WHAT YOU SHOULD DO: Go through the entries below and copy each line containing the word "brown".

*** Block opens ***

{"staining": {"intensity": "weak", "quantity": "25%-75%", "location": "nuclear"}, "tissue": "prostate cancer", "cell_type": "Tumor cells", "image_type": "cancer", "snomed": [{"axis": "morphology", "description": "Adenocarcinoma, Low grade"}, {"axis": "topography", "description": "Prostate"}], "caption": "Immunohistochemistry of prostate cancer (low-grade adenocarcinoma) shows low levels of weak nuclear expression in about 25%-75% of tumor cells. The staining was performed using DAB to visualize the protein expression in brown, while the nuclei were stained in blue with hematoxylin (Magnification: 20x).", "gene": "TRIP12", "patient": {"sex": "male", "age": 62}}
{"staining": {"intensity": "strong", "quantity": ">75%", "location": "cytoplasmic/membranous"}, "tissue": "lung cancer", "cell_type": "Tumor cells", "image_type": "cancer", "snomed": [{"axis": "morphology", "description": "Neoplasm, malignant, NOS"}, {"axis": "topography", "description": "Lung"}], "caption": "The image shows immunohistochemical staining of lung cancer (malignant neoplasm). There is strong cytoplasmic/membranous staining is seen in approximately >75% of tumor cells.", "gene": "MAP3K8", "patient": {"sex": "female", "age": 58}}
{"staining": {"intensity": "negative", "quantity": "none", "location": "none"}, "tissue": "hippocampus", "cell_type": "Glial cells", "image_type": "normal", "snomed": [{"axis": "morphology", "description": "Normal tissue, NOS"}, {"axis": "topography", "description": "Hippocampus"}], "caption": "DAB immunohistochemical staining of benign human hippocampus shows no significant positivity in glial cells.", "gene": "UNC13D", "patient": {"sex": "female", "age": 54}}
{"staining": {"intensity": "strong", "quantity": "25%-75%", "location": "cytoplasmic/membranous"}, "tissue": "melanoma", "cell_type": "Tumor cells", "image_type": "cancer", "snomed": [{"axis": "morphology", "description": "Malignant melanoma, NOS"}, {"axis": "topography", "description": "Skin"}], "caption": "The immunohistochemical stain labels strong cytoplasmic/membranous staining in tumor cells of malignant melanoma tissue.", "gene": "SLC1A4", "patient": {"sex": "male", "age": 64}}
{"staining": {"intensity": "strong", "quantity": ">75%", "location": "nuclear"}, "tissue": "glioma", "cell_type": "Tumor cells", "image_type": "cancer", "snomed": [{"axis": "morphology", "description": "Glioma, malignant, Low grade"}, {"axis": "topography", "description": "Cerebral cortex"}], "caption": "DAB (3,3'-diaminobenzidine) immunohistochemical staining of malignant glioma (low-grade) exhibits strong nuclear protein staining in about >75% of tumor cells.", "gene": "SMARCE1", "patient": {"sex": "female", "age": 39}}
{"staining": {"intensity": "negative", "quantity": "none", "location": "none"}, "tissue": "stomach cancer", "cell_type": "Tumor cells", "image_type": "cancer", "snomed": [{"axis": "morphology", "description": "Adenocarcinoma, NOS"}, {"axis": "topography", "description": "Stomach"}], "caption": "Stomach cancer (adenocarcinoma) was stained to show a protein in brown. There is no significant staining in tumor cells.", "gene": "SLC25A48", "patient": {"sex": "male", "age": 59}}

*** Block closes ***

RESULT OF THIS EXERCISE:
{"staining": {"intensity": "weak", "quantity": "25%-75%", "location": "nuclear"}, "tissue": "prostate cancer", "cell_type": "Tumor cells", "image_type": "cancer", "snomed": [{"axis": "morphology", "description": "Adenocarcinoma, Low grade"}, {"axis": "topography", "description": "Prostate"}], "caption": "Immunohistochemistry of prostate cancer (low-grade adenocarcinoma) shows low levels of weak nuclear expression in about 25%-75% of tumor cells. The staining was performed using DAB to visualize the protein expression in brown, while the nuclei were stained in blue with hematoxylin (Magnification: 20x).", "gene": "TRIP12", "patient": {"sex": "male", "age": 62}}
{"staining": {"intensity": "negative", "quantity": "none", "location": "none"}, "tissue": "stomach cancer", "cell_type": "Tumor cells", "image_type": "cancer", "snomed": [{"axis": "morphology", "description": "Adenocarcinoma, NOS"}, {"axis": "topography", "description": "Stomach"}], "caption": "Stomach cancer (adenocarcinoma) was stained to show a protein in brown. There is no significant staining in tumor cells.", "gene": "SLC25A48", "patient": {"sex": "male", "age": 59}}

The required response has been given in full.